The assignment states that the watcher should work as before so i assume that we are not supposed to add special conditions for only notifying of the initial injection of the prepare (which would probably solve the issue).

- Morten

Re: Consistency of test 4; retransmission of rumors with prepares

by Stratos Triantafyllou - Saturday, 28 November 2020, 14:36

Agreed.

If I'm not missing something, the rumor originating in the proposer can be sent to an arbitrary number of neighbors until the paxos retry timeout occurs, e.g. if we get "heads" in the coin toss after exchanging status messages with E.

However, and please correct me if I'm wrong, I have the idea that the reference gossiper in the binary only sends the ExtraMessage with its first transmission of a rumor. For example, when sending the prepare message on a rumor with ID 1, if it needs to send this rumor again to another peer, there is no ExtraMessage on it (?).

Re: Consistency of test 4; retransmission of rumors with prepares

by Francesco Intoci - Saturday, 28 November 2020, 15:26

Moreover, after ,for example, 1 second, assuming that nodeA will retry after 1 second, won't we have sent numParticipant prepare messages, since we broadcast our prepare, instead of just 1? (Assuming we don't change the behaviour of the Watcher logic)
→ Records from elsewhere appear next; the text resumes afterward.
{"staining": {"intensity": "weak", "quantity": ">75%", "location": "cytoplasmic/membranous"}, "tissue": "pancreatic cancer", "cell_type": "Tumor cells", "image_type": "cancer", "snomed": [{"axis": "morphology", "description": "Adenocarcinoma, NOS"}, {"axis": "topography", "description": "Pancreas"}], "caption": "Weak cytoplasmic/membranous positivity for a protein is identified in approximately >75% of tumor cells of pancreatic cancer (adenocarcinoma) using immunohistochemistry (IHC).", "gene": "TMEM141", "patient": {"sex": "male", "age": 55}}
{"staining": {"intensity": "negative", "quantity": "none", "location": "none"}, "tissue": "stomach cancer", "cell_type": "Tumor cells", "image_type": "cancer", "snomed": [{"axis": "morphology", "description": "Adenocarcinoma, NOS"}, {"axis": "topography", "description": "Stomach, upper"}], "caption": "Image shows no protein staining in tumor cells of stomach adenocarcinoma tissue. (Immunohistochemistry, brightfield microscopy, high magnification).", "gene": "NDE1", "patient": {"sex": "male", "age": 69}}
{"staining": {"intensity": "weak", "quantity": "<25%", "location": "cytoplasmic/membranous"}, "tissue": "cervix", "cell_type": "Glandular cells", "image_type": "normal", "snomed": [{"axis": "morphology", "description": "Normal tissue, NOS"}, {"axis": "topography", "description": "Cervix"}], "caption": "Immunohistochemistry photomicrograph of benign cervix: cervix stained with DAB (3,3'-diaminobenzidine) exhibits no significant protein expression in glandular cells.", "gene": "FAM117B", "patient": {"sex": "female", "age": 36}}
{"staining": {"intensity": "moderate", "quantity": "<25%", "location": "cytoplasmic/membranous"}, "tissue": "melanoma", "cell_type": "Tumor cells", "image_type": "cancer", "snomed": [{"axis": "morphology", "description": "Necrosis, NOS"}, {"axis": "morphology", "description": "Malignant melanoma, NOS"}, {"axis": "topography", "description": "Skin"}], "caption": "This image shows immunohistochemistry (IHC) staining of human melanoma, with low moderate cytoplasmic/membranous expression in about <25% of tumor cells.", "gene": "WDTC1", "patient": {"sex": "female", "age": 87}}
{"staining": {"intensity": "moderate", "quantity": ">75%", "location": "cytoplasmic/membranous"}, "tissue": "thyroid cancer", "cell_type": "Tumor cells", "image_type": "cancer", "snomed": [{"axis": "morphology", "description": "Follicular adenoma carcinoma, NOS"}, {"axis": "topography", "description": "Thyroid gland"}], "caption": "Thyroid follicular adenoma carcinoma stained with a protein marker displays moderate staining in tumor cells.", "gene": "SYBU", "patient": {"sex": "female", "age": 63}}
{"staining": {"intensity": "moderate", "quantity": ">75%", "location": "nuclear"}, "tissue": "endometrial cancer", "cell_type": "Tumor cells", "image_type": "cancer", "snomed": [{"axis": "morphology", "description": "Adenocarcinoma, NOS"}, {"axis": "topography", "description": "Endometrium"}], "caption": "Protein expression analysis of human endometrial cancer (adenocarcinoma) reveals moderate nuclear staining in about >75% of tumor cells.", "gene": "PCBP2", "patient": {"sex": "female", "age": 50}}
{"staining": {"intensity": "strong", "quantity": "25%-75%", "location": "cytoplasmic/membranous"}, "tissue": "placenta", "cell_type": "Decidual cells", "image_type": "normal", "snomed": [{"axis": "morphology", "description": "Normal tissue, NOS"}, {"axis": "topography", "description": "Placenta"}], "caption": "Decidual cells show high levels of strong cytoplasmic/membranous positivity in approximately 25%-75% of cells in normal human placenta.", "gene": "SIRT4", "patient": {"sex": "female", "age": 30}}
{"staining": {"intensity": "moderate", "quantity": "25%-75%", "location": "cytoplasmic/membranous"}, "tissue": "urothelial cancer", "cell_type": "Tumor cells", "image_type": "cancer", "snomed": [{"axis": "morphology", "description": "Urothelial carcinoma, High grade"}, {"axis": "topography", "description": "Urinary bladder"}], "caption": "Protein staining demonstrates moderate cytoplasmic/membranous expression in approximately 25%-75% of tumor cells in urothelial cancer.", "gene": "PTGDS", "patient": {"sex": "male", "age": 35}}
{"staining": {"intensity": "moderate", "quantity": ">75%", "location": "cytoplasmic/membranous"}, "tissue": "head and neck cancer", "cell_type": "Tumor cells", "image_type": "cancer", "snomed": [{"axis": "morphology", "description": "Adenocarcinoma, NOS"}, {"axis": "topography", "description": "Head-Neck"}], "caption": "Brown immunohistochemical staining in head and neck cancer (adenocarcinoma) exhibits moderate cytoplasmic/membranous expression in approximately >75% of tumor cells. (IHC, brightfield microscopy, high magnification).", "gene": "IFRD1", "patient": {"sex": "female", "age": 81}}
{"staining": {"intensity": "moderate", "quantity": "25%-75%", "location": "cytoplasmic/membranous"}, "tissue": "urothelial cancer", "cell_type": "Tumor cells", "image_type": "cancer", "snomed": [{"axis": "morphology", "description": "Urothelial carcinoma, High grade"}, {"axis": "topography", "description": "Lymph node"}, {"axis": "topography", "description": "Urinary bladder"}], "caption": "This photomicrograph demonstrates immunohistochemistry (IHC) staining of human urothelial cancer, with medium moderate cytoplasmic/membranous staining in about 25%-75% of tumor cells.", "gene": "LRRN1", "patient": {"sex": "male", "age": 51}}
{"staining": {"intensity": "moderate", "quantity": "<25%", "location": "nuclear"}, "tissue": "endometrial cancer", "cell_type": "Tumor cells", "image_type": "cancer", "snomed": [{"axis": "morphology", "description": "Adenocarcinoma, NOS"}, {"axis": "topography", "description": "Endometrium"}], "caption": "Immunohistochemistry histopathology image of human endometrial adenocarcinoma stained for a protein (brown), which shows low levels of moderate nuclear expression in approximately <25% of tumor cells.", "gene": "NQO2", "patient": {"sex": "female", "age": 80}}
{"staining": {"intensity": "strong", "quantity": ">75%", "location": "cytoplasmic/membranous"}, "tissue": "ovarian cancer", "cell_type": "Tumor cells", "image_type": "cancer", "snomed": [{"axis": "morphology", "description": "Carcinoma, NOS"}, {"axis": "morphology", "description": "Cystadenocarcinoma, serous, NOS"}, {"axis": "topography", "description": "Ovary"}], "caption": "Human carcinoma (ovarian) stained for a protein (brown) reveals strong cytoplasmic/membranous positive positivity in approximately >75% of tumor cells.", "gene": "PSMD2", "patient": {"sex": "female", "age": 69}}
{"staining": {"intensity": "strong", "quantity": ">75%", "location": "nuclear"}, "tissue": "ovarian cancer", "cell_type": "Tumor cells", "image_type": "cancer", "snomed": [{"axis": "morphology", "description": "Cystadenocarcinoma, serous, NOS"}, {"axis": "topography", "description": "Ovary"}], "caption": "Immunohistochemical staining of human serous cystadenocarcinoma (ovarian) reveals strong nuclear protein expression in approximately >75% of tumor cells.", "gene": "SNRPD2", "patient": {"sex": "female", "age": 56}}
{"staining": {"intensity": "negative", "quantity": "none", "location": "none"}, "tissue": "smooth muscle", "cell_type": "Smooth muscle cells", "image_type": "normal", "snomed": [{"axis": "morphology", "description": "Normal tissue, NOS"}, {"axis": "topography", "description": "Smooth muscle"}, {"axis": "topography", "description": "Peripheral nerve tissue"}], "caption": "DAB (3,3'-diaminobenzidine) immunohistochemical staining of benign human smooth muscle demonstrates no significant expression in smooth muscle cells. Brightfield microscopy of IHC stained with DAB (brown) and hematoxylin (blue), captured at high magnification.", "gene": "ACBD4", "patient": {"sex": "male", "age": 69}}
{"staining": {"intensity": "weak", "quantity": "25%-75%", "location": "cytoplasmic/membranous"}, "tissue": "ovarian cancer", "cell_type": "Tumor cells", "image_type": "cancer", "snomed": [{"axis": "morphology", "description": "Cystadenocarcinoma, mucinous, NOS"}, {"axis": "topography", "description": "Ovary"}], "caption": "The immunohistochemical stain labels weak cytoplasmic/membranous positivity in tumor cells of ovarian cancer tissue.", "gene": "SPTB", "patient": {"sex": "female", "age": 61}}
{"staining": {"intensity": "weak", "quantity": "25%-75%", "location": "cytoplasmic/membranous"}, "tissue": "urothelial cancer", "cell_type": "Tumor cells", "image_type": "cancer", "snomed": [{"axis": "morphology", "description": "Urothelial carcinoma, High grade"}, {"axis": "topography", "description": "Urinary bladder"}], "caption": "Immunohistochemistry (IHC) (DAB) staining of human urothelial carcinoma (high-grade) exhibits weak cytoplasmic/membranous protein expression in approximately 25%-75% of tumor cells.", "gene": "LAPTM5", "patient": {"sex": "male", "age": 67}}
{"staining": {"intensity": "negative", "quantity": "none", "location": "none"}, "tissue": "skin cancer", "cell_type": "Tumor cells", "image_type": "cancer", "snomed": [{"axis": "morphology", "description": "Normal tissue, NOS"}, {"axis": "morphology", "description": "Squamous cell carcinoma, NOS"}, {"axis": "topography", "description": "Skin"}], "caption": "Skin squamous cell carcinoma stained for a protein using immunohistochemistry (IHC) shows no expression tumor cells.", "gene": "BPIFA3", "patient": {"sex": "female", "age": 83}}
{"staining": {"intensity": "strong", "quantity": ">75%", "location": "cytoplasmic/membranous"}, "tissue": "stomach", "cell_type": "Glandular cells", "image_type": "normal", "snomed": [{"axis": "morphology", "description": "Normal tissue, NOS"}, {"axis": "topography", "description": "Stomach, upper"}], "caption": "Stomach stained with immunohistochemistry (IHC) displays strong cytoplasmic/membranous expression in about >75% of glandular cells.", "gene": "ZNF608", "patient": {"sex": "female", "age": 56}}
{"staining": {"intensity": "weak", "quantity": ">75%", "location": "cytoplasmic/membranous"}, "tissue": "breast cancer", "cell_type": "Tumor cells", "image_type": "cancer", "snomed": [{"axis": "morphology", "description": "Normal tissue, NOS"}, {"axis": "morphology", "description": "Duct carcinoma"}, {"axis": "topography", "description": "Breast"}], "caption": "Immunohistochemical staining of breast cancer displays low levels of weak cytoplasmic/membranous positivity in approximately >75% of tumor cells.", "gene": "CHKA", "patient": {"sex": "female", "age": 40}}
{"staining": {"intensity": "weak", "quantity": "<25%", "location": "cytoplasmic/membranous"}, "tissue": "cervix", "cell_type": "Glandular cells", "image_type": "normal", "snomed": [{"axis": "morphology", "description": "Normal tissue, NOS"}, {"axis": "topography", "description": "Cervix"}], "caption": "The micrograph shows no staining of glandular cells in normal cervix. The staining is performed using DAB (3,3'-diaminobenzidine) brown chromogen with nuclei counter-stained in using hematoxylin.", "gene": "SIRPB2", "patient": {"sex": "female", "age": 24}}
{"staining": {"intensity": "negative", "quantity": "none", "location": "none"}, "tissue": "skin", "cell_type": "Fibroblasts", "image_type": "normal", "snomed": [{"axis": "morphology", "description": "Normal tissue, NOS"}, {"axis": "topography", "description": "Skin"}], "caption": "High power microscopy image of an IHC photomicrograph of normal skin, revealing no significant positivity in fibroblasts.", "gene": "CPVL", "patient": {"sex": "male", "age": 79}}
Re: Consistency of test 4; retransmission of rumors with prepares

by Pasindu Nivanthaka Tennage - Monday, 30 November 2020, 17:38

Dear Intocl

Thank you for your question

I’m not sure that I understand your question. The question needs some context.

Without any context, I believe that, in general, a node would send out a single prepare rumor, which is broadcast by its nature. But it’s still a single rumor. Of course, if x node want to name a file, we’d have x rumors going around. But each node would send a single rumor out in the simple case. So I believe watcherOut would be 1, but watcherIn could be up to numParticipants.

Does this answer your concern?

Regards
TAs

Re: Consistency of test 4; retransmission of rumors with prepares

by Francesco Intoci - Monday, 30 November 2020, 18:58

Yes, you are right, but when broadcasting the message I will send the rumor message (that is indeed always the same) and the address (that will eventually change, since I will send it to all my neighbour nodes) to the watcher. Otherwise, which address should I pass to the watcher when wrapping the GossipPacket in the CallbackMessage?

Re: Consistency of test 4; retransmission of rumors with prepares

by Aaron Joos Lippeveldts - Saturday, 28 November 2020, 17:18

I have also noticed that the reference gossiper only seems to send extra once.

In test 3 integration, when my nodes start they already missed some of node A's rumors. When they then receive a message with extra, they drop it and request the older rumors. By the time they get to the one with extra again there is no extra anymore and nothing happens in the end.

Re: Consistency of test 4; retransmission of rumors with prepares

by Pasindu Nivanthaka Tennage - Tuesday, 1 December 2020, 10:31

Hello

Yes, there seems to be an error in the reference implementation. We will fix that and push the changes to student repos today.

Regards

TAs

Re: Consistency of test 4; retransmission of rumors with prepares

by Pasindu Nivanthaka Tennage - Thursday, 3 December 2020, 18:59

Hello

Yes, there is an issue with the Rumor Processing. We are investigating that, and an updated version will be pushed to your repo soon.

Sorry about that

TAs

Re: Consistency of test 4; retransmission of rumors with prepares

by Pasindu Nivanthaka Tennage - Monday, 30 November 2020, 17:24

Thanks for pointing this out. Indeed you are correct. We modified this test and it will be pushed to your repo soon.

What we changed is: now Node E is also down, so that E will not exchange status messages.

For the other cases of unacknowledged rumur re-transmissions, In handout 2 we specified a timeout of 10 seconds to re-send messages not acknowledged, therefore, it should not happen in this test, as we’re waiting a total of 3 seconds

Hope this helps